RyuJIT CTP3: How to use SIMD

SIMD details will be forthcoming from the .NET blog, but Soma's already showed some sample code, and everything's available, so until those details are available here are directions about how to kick the SIMD tires:

  1. Go get RyuJIT CTP3 and install it (requires x64 Windows 8.1 or Window Server 2012R2, same as before)
  2. Set the "use RyuJIT" environment variable: set COMPLUS_AltJit=*
    • Update: make sure you un-set this when you are done testing RyuJIT! See here for more details.
  3. Now pay attention, because things diverge here a bit:
  4. Set a new (and temporary) “enable SIMD stuff” environment variable: set COMPLUS_FeatureSIMD=1
  5. Add the Microsoft.Bcl.Simd NuGet package to your project (you must select “include Prerelease” or use the –Pre option)
  6. Tricky thing necessary until RyuJIT is final: Add a reference to Microsoft.Numerics.Vectors.Vector<T> to a class constructor that will be invoked BEFORE your methods that use the new Vector types. I’d suggest just putting it in your program’s entry class’s constructor. It must occur in the class constructor, not the instance constructor.
  7. Make sure your application is actually running on x64. If you don't see protojit.dll loaded in your process (tasklist /M protojit.dll) then you've missed something here.

You can take a gander at some sample code sitting over here. It's pretty well commented, at least the VectorFloat.cs file is in the Mandelbrot demo. I spent almost as much time making sure comments were good as writing those 24 slightly different implementations of the Mandelbrot calculation. Take a look at the Microsoft.Numerics.Vectors namespace: there some stuff in Vector<T>, some stuff in VectorMath, and some stuff in plain Vector. And there are also "concrete types" for 2, 3, and 4 element floats.
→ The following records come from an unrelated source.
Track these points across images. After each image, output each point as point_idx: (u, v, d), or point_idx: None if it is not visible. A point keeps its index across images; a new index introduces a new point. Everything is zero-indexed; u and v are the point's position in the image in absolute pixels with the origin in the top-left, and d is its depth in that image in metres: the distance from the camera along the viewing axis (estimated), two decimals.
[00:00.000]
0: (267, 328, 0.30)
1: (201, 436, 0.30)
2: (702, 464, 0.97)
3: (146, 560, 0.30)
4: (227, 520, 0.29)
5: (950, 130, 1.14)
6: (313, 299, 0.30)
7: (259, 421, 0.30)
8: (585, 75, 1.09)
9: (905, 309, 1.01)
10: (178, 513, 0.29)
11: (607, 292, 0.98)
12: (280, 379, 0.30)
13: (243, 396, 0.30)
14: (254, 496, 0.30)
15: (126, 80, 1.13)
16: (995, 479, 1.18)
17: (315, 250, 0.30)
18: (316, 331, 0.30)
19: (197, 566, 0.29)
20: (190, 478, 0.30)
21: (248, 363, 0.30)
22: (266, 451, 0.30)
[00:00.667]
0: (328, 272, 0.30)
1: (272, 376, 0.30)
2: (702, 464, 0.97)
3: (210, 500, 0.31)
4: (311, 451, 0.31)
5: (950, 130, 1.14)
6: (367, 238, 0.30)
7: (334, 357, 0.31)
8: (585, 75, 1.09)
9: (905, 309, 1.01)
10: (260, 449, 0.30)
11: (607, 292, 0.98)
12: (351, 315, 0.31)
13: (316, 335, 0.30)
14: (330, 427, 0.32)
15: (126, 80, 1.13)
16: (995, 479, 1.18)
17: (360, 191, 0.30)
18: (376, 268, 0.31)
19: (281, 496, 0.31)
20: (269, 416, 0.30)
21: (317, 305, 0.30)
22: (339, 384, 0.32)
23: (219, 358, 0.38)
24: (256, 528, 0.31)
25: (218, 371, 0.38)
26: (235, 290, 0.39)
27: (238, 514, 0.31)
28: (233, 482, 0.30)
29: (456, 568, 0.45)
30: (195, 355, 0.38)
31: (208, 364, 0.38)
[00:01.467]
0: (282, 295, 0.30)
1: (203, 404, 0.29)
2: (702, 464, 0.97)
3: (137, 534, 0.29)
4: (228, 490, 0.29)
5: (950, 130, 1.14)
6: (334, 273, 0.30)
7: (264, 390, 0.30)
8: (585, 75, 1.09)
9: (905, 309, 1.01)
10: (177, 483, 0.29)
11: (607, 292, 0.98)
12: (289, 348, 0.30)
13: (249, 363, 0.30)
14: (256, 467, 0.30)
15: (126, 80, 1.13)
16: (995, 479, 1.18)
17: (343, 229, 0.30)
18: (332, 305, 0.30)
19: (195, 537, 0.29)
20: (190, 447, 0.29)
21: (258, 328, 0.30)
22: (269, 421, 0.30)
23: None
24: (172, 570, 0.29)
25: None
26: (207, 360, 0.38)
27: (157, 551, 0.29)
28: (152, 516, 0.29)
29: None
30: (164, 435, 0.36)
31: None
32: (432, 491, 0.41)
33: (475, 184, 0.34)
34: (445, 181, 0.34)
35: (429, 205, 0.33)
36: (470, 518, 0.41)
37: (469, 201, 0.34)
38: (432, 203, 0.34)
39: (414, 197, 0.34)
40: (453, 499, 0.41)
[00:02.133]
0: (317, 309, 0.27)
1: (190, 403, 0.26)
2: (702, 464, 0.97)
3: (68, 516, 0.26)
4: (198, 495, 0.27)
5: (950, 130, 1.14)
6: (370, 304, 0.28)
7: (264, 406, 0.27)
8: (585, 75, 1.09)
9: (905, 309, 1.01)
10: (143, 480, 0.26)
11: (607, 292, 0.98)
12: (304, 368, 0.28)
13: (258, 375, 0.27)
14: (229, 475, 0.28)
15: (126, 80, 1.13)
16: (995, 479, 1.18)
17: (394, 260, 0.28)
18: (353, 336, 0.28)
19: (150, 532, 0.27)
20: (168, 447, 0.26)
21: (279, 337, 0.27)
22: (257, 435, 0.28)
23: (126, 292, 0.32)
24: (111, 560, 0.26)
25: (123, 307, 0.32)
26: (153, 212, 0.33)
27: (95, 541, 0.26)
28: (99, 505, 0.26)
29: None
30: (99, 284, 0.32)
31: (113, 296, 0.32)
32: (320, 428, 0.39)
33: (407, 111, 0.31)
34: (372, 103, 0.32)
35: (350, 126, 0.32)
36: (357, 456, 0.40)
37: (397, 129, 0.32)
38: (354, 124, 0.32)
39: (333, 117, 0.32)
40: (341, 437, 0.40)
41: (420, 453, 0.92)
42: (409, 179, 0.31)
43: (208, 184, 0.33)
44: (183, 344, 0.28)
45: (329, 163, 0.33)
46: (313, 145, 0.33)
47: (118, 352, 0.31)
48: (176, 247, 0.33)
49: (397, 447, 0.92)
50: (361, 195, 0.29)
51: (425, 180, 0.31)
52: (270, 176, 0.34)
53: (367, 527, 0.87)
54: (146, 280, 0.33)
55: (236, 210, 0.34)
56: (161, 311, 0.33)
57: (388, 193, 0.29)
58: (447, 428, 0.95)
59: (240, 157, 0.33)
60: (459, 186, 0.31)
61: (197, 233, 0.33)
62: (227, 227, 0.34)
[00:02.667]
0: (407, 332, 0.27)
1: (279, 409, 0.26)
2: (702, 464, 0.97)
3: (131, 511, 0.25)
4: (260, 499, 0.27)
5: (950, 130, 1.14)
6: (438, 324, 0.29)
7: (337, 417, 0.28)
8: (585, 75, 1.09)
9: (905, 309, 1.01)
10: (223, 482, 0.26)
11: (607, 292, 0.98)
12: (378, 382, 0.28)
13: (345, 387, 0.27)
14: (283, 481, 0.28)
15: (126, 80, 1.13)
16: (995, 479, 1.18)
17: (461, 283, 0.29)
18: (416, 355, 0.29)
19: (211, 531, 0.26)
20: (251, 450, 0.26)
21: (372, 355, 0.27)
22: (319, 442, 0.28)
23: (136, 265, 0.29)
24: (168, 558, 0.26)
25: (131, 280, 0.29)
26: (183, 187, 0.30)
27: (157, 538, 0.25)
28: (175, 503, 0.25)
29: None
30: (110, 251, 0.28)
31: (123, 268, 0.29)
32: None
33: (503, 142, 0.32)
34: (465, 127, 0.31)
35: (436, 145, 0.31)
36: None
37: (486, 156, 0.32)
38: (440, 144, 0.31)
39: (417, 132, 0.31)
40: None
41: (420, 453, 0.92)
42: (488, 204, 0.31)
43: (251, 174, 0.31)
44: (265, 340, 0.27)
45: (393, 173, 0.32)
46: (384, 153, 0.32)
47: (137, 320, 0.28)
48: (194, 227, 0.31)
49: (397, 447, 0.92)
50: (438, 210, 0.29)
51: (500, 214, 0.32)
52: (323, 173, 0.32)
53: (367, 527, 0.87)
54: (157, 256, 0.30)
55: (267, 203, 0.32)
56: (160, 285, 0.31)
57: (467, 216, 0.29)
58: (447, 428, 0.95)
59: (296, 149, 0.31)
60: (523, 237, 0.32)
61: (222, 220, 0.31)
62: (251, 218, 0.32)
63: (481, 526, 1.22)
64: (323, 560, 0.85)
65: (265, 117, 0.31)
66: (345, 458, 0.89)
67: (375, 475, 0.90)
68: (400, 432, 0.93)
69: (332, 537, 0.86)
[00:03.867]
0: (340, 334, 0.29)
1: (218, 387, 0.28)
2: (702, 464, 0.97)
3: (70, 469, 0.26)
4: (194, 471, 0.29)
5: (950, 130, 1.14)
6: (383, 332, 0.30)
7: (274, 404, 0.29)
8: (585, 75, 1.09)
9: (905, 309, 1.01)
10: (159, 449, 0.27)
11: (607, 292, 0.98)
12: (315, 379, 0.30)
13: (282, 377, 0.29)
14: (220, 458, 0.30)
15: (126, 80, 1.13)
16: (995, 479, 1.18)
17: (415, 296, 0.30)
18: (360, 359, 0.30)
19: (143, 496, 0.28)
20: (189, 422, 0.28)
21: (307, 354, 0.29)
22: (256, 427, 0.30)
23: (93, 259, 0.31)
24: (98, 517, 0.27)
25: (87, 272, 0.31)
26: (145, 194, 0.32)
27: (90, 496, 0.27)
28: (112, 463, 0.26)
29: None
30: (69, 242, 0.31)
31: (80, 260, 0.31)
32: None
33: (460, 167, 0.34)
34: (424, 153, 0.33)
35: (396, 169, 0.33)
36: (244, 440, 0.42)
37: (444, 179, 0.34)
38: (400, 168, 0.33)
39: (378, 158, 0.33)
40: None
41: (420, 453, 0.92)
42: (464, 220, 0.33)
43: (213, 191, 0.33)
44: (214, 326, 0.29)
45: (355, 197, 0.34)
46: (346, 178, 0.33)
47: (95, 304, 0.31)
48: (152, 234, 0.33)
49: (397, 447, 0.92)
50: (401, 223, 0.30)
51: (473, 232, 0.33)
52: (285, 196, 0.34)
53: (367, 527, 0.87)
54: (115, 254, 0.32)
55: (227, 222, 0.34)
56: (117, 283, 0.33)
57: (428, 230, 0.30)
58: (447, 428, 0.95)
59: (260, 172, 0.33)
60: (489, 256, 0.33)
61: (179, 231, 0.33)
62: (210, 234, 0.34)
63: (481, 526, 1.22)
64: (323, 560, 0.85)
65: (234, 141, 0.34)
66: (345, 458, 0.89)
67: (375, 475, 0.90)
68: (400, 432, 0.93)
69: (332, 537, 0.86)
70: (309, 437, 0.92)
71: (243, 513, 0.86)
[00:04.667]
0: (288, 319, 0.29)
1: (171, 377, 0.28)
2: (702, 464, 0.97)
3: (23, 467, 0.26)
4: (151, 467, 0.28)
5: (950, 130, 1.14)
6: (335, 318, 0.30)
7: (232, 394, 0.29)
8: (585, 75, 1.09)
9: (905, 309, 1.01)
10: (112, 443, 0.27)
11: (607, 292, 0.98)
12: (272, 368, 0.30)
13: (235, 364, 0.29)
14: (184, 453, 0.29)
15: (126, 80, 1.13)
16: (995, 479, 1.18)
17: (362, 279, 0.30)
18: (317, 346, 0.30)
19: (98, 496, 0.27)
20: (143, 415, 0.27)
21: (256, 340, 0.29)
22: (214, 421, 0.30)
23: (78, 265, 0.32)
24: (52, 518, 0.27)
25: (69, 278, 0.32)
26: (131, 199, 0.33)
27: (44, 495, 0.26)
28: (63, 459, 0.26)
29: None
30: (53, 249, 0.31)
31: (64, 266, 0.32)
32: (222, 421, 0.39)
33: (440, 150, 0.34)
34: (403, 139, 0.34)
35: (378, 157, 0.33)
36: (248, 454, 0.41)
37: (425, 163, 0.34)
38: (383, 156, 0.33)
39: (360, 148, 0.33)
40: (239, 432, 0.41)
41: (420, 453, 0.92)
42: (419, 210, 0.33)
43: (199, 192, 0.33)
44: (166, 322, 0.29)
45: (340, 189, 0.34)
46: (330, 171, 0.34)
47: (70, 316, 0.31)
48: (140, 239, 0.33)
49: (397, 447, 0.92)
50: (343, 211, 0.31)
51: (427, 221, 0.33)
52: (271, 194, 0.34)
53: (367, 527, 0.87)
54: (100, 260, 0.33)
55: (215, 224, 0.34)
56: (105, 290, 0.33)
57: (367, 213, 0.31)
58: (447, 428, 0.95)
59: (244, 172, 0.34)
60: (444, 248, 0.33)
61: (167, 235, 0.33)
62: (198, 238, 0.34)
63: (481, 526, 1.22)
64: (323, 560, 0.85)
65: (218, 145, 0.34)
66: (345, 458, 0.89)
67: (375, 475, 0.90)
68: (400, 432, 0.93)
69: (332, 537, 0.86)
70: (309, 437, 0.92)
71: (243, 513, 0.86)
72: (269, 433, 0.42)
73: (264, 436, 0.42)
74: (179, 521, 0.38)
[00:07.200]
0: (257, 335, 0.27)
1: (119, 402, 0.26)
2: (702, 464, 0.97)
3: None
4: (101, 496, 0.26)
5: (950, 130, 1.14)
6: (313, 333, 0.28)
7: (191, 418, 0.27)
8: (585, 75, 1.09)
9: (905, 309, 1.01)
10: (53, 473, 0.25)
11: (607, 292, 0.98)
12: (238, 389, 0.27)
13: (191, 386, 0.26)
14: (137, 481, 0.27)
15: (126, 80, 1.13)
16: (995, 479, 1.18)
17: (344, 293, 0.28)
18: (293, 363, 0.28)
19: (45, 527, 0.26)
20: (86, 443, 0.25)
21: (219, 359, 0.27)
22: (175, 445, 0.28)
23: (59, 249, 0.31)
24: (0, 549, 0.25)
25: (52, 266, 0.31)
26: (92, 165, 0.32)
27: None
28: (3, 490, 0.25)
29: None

One quick detail, for those of you that are trying this stuff out immediately: our plan (and we've already prototyped this) is to have Vector<T> automatically use AVX SIMD types on hardware where the performance of AVX code should be better than SSE2. Doing that properly, however, requires some changes to the .NET runtime. We're only able to support SSE2 for the CTP release because of that restriction (and time wasn't really on our side, either).

I’ll try to answer questions down below. I know this doesn’t have much detail. We’ve been really busy trying to get CTP3 out the door (it was published about 45 seconds before Jay’s slide went up). Many more details are coming. One final piece of info: SIMD isn’t the only thing we’ve been doing over the past few weeks. We also improved our benchmarks a little bit:

The gray bars are standard deviation, so my (really horrible) understanding of statistics means that delta's that are within the gray bars are pretty much meaningless. I'm not sure if we really did regress mono-binarytrees or not, but I'm guessing probably not. I do know that we improved a couple things that should help mono-fasta and mono-knucleotide, but the mono-chameneos-redux delta was unexpected.

Anyway, I hope this helps a little. I'm headed home for the evening, as my adrenaline buzz from trying to get everything done in time for Jay's talk is fading fast, and I want to watch Habib from the comfort of my couch, rather than be in traffic. Okay, I'm exaggerating: my commute is generally about 10 minutes, but I'm tired, and whiny, and there are wolves after me.

-Kev